• About this task
Please reproduce every line of text in the records below word for word, leaving the pictures out of your answer.

• Data records
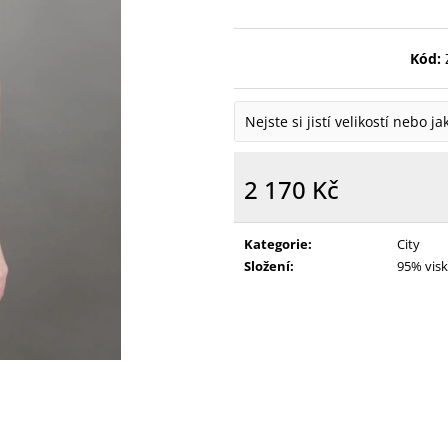
Kód:
Nejste si jistí velikostí nebo j
2 170 Kč
Měrná
cena:
Kategorie
:
City
Složení
:
95% visk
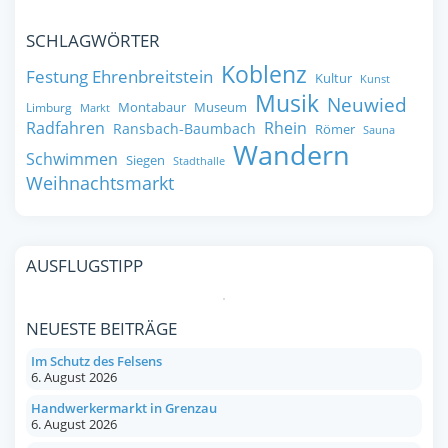
SCHLAGWÖRTER
Koblenz
Festung Ehrenbreitstein
Kultur
Kunst
Musik
Neuwied
Montabaur
Museum
Limburg
Markt
Radfahren
Rhein
Ransbach-Baumbach
Römer
Sauna
Wandern
Schwimmen
Siegen
Stadthalle
Weihnachtsmarkt
AUSFLUGSTIPP
NEUESTE BEITRÄGE
Im Schutz des Felsens
6. August 2026
Handwerkermarkt in Grenzau
6. August 2026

• Output below
Kód:
Nejste si jistí velikostí nebo j
2 170 Kč
Měrná
cena:
Kategorie
:
City
Složení
:
95% visk
SCHLAGWÖRTER
Koblenz
Festung Ehrenbreitstein
Kultur
Kunst
Musik
Neuwied
Montabaur
Museum
Limburg
Markt
Radfahren
Rhein
Ransbach-Baumbach
Römer
Sauna
Wandern
Schwimmen
Siegen
Stadthalle
Weihnachtsmarkt
AUSFLUGSTIPP
NEUESTE BEITRÄGE
Im Schutz des Felsens
6. August 2026
Handwerkermarkt in Grenzau
6. August 2026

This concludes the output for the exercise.